-- Opening Marker --

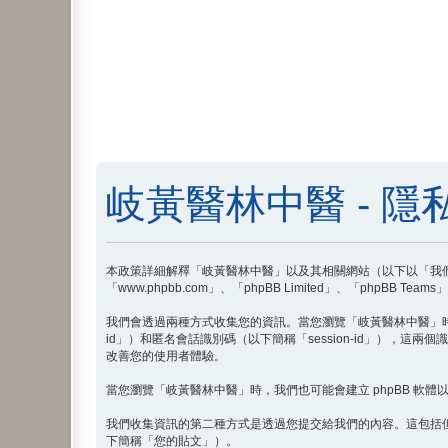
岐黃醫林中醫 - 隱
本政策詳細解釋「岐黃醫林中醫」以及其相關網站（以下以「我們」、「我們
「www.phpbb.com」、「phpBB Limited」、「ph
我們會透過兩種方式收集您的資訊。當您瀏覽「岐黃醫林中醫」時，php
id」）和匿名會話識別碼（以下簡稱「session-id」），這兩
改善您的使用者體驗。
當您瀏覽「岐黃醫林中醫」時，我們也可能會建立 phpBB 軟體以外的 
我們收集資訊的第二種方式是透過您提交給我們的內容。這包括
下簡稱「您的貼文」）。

-- Closing Marker --
-- Opening Marker --

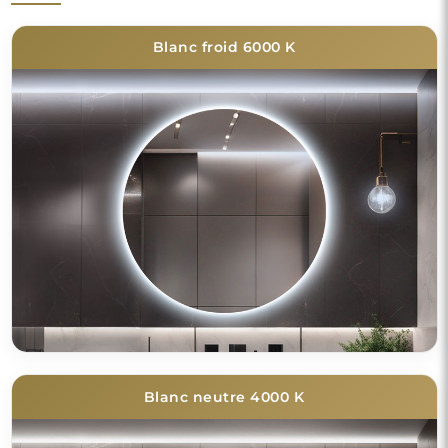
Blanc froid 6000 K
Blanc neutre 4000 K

-- Closing Marker --

**YOUR GOAL**
Pick out every line in the rows above that contains the word "Blanc", with case counting.

**EXERCISE OUTPUT**
Blanc froid 6000 K
Blanc neutre 4000 K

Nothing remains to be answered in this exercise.